The thought is that real sensors might not have much space to save old data that hasn't been uploaded, so we want to accept writes whenever possible. We also want to avoid a situation where a StationMax returns a smaller temperature than one previously added with RecordTemps; it would be better to return an error message if necessary.

RecordTempsReply is a method that writes to the database (so it should be highly available) whereas StationMaxReply is a method that reads (so it is OK if it is unavailable if some replicas are down).

To implement your W and R settings in these methods, you need to modify your code to use prepared statements instead of doing queries directly. If you have a prepared statement prepared, you can set the consistency level like this:

from cassandra.query import ConsistencyLevel
...
prepared.consistency_level = ConsistencyLevel.????

You can fill in the missing code with ConsistencyLevel.ONE, ConsistencyLevel.TWO, or ConsistencyLevel.THREE.

Specifically, you should define prepare statements for your SQL query in RecordTempsReply and StationMaxReply. The prepare statements should be defined in the __init__ function of StationService class, so that the prepared statements can be prepared once and used many times.

Disaster Strikes

Important: run a docker command to kill the p6-db-2 container.

Run the following command

docker exec p6-db-1 nodetool status

Verify that you see that one of the nodes is down before proceeding to the next steps.

Call ClientRecordTemps.py again. Inserts should happen with ConsistencyLevel.ONE, so this ought to work, meaning the empty string is the expected result for error.

Call ClientStationMax.py again. Reads should raises a cassandra.Unavailable except e, then the error should have a string like this:

unavailable

Submission

Read the directions here about how to create the repo. Note that we will copy in the the provided files (every file except server.py and src/requirements.txt), overwriting anything you might have changed.
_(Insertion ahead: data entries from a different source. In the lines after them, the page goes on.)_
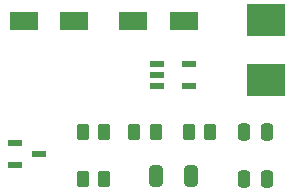
<source format=gbr>
%TF.GenerationSoftware,KiCad,Pcbnew,9.0.1*%
%TF.CreationDate,2025-07-01T21:06:15-04:00*%
%TF.ProjectId,Tiny Solar Power Suppy,54696e79-2053-46f6-9c61-7220506f7765,rev?*%
%TF.SameCoordinates,Original*%
%TF.FileFunction,Paste,Top*%
%TF.FilePolarity,Positive*%
%FSLAX46Y46*%
G04 Gerber Fmt 4.6, Leading zero omitted, Abs format (unit mm)*
G04 Created by KiCad (PCBNEW 9.0.1) date 2025-07-01 21:06:15*
%MOMM*%
%LPD*%
G01*
G04 APERTURE LIST*
G04 Aperture macros list*
%AMRoundRect*
0 Rectangle with rounded corners*
0 $1 Rounding radius*
0 $2 $3 $4 $5 $6 $7 $8 $9 X,Y pos of 4 corners*
0 Add a 4 corners polygon primitive as box body*
4,1,4,$2,$3,$4,$5,$6,$7,$8,$9,$2,$3,0*
0 Add four circle primitives for the rounded corners*
1,1,$1+$1,$2,$3*
1,1,$1+$1,$4,$5*
1,1,$1+$1,$6,$7*
1,1,$1+$1,$8,$9*
0 Add four rect primitives between the rounded corners*
20,1,$1+$1,$2,$3,$4,$5,0*
20,1,$1+$1,$4,$5,$6,$7,0*
20,1,$1+$1,$6,$7,$8,$9,0*
20,1,$1+$1,$8,$9,$2,$3,0*%
G04 Aperture macros list end*
%ADD10R,3.302000X2.667000*%
%ADD11R,1.181100X0.558800*%
%ADD12RoundRect,0.250000X-0.262500X-0.450000X0.262500X-0.450000X0.262500X0.450000X-0.262500X0.450000X0*%
%ADD13RoundRect,0.250000X-0.250000X-0.475000X0.250000X-0.475000X0.250000X0.475000X-0.250000X0.475000X0*%
%ADD14RoundRect,0.250000X0.325000X0.650000X-0.325000X0.650000X-0.325000X-0.650000X0.325000X-0.650000X0*%
%ADD15R,1.300000X0.600000*%
%ADD16R,2.350000X1.550000*%
G04 APERTURE END LIST*
D10*
%TO.C,L1*%
X120000000Y-120865400D03*
X120000000Y-115734600D03*
%TD*%
D11*
%TO.C,U1*%
X113465250Y-119462499D03*
X113465250Y-121362501D03*
X110734750Y-121362501D03*
X110734750Y-120412500D03*
X110734750Y-119462499D03*
%TD*%
D12*
%TO.C,R2*%
X108825000Y-125200000D03*
X110650000Y-125200000D03*
%TD*%
%TO.C,R1*%
X113425000Y-125200000D03*
X115250000Y-125200000D03*
%TD*%
D13*
%TO.C,C1*%
X118150000Y-125200000D03*
X120050000Y-125200000D03*
%TD*%
%TO.C,C3*%
X118150000Y-129200000D03*
X120050000Y-129200000D03*
%TD*%
D14*
%TO.C,C2*%
X113600000Y-129000000D03*
X110650000Y-129000000D03*
%TD*%
D12*
%TO.C,R4*%
X104475000Y-129200000D03*
X106300000Y-129200000D03*
%TD*%
D15*
%TO.C,Q1*%
X98700000Y-126150000D03*
X98700000Y-128050000D03*
X100800000Y-127100000D03*
%TD*%
D16*
%TO.C,D1*%
X113050000Y-115800000D03*
X108750000Y-115800000D03*
%TD*%
%TO.C,D2*%
X103750000Y-115800000D03*
X99450000Y-115800000D03*
%TD*%
D12*
%TO.C,R3*%
X104475000Y-125200000D03*
X106300000Y-125200000D03*
%TD*%
M02*

</source>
Make sure you upload every file you need to run the following commands:

docker build . -t p6
docker compose up -d

docker exec -w /src p6-db-1 sh -c "python3 -m grpc_tools.protoc -I=. --python_out=. --grpc_python_out=. station.proto "

# in a terminal:
docker exec -it -w /src p6-db-1 python3 server.py

# in a second terminal:
docker exec -w /src p6-db-1 python3 ClientStationSchema.py

Testing:

Please be sure that your installed autobadger is on version TODO. You can print the version using

autobadger --info

See projects.md for more information.

This constitutes 90% of the total score. The remaining 10% will be graded manually. We will be checking your read and write consistency levels.